___ ENTRIES SUPPLIED ___

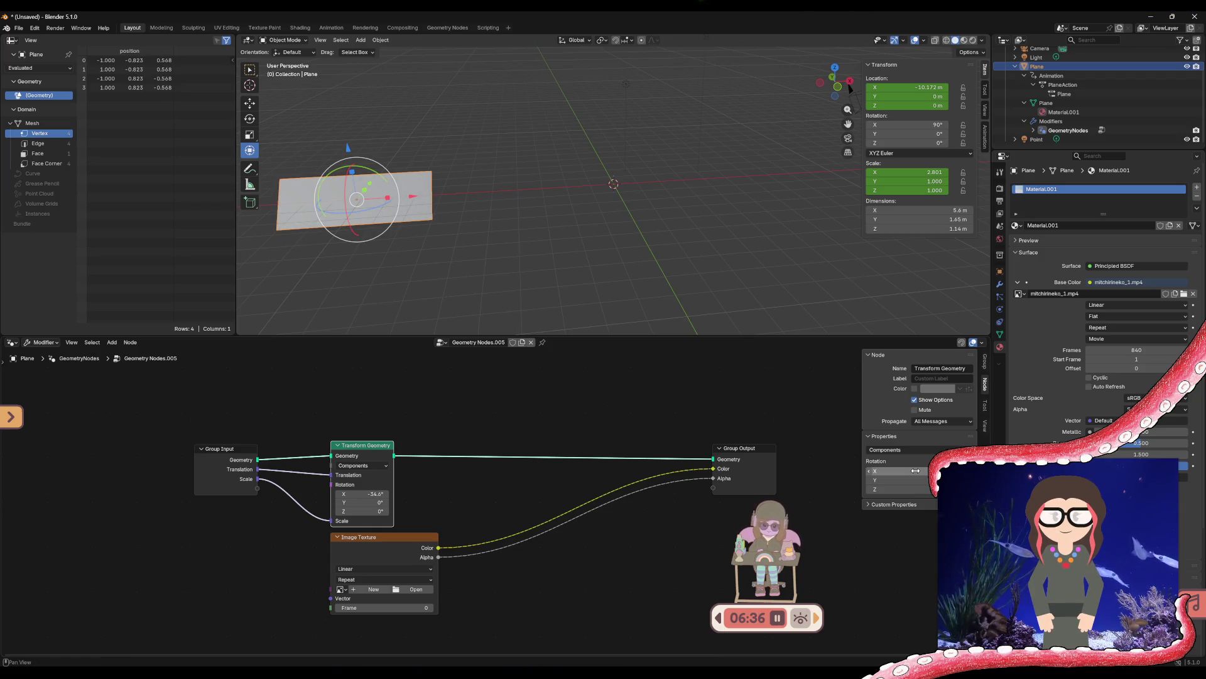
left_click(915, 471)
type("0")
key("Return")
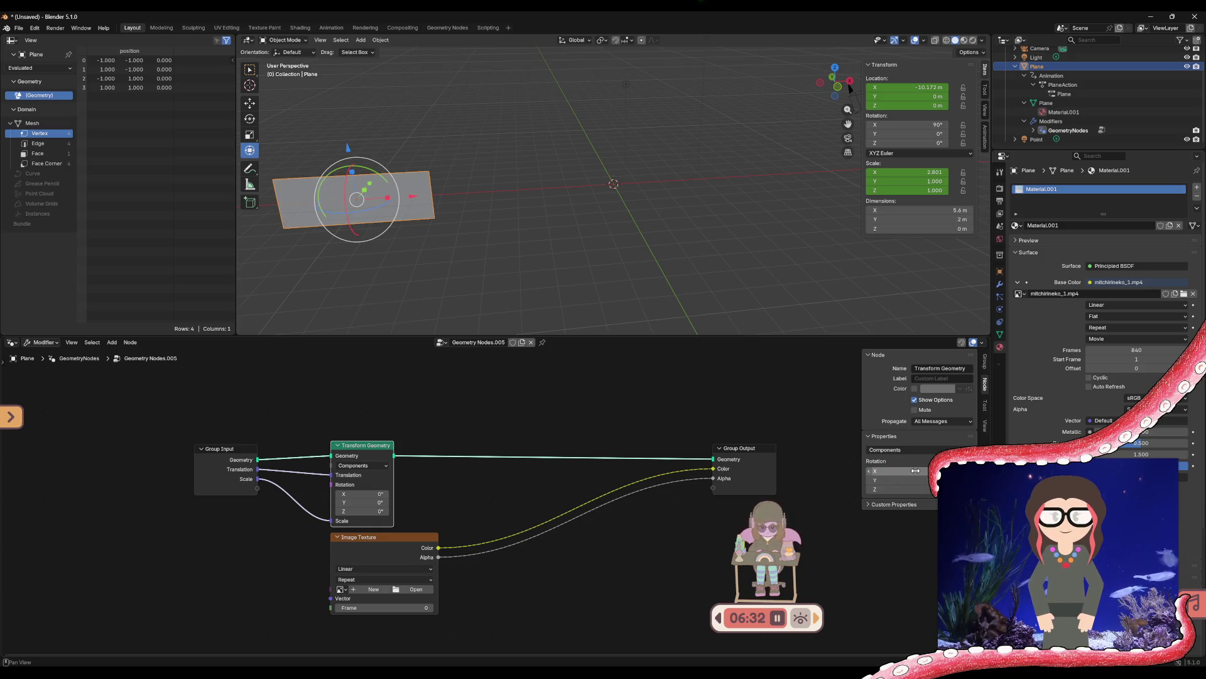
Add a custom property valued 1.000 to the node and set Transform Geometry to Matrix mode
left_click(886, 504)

___

Set down exactly, and only, the lines of the data above from the line containing "Add a custom" through the last one.

### [RESULT FOR THIS EXERCISE]
Add a custom property valued 1.000 to the node and set Transform Geometry to Matrix mode
left_click(886, 504)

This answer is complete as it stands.